Ce gouvernement a décidé d’aller le plus loin possible dans la surveillance et le contrôle des populations
Quel bilan de l’action du gouvernement en matière de justice et de sécurité ? -
Par Éliane Assassi / 30 novembre 2021Monsieur le président, madame la ministre, mes chers collègues, cinq minutes ne suffiront pas à dresser un bilan exhaustif de l’action du Gouvernement en matière de justice et de sécurité, mais je reviendrai sur les principaux textes qui ont marqué ce quinquennat.

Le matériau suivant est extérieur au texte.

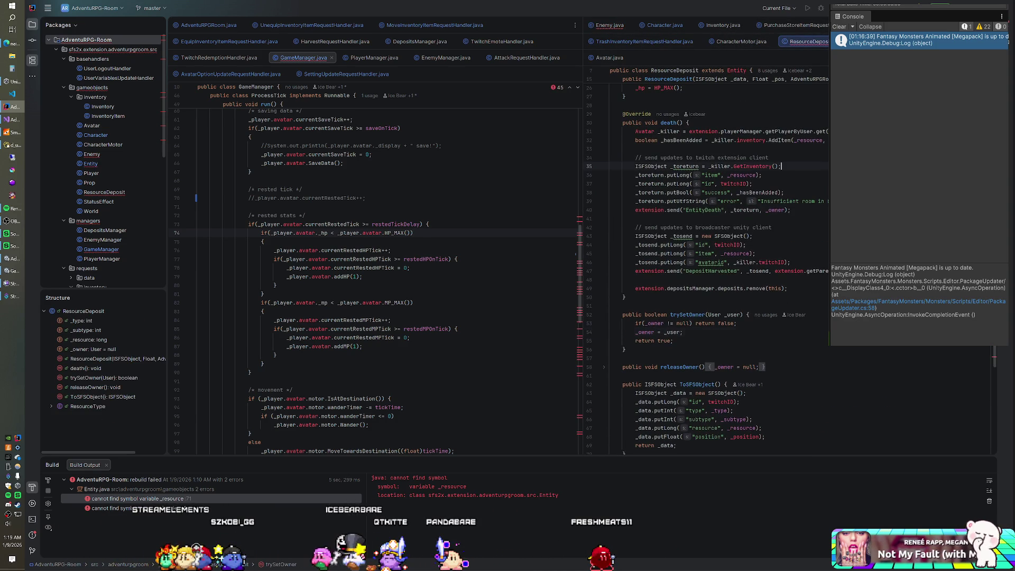
pyautogui.rightClick(78, 41)
# - Rebuild the AdventuRPG-Room module, shut down SmartFoxServer, and relaunch it from the taskbar
pyautogui.click(146, 243)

En ce qui concerne la sécurité, ce gouvernement s’est inscrit dans les pas du précédent en matière de lutte antiterroriste. Le candidat Macron avait pourtant promis de ne pas retoucher à cette législation. La loi renforçant la sécurité intérieure et la lutte contre le terrorisme (SILT) en 2017, puis la loi relative à la prévention d’actes de terrorisme et au renseignement, dite SILT 2, de juillet dernier, nous ont démontré le contraire : non seulement toutes les mesures ont été prorogées, mais elles ont également été durcies avec, par exemple, la généralisation des assignations à résidence « déguisées » et celle des perquisitions contrôlées par l’administration, tout en contournant la procédure judiciaire et les droits de la défense.
Ce gouvernement a fait le choix d’opérer un tournant radical en matière de police administrative, inspiré par un principe de précaution incompatible avec nos principes démocratiques fondés sur un droit pénal d’interprétation stricte.
En matière de renseignement, ce gouvernement a légalisé et étendu des techniques de surveillance intrusives, là encore en maintenant à distance l’autorité judiciaire. Notre pays s’est doté d’un arsenal de surveillance de masse, alors même qu’il disposait déjà d’une législation répressive substantielle.
Un virage assez spectaculaire a également été pris avec la loi Sécurité globale, heureusement retoquée pour l’essentiel par le Conseil constitutionnel, mais dont des mesures ont été réinjectées dans le projet de loi relatif à la responsabilité pénale et à la sécurité intérieure – nous examinerons le 16 décembre prochain les conclusions de la commission mixte paritaire qui s’est tenue sur ce texte.
Sans sourciller, en matière de sécurité intérieure, ce gouvernement a décidé d’aller le plus loin possible en termes de surveillance et de contrôle des populations.
En outre, la loi Sécurité globale est venue renforcer la confusion des genres entre la police nationale, la police municipale, dont les agents reçoivent des prérogatives judiciaires sans la formation nécessaire, et les sociétés de sécurité privée, auxquelles sont délégués des pouvoirs de plus en plus étendus, notamment en matière de terrorisme – elles sont autorisées, par exemple à effectuer des fouilles.
J’en viens maintenant au second thème de ce débat : la justice. Il n’est pas anodin, pour nous, de lier les deux thématiques ; nous trouvons même cela dangereux, mais ô combien révélateur de la politique menée par ce gouvernement.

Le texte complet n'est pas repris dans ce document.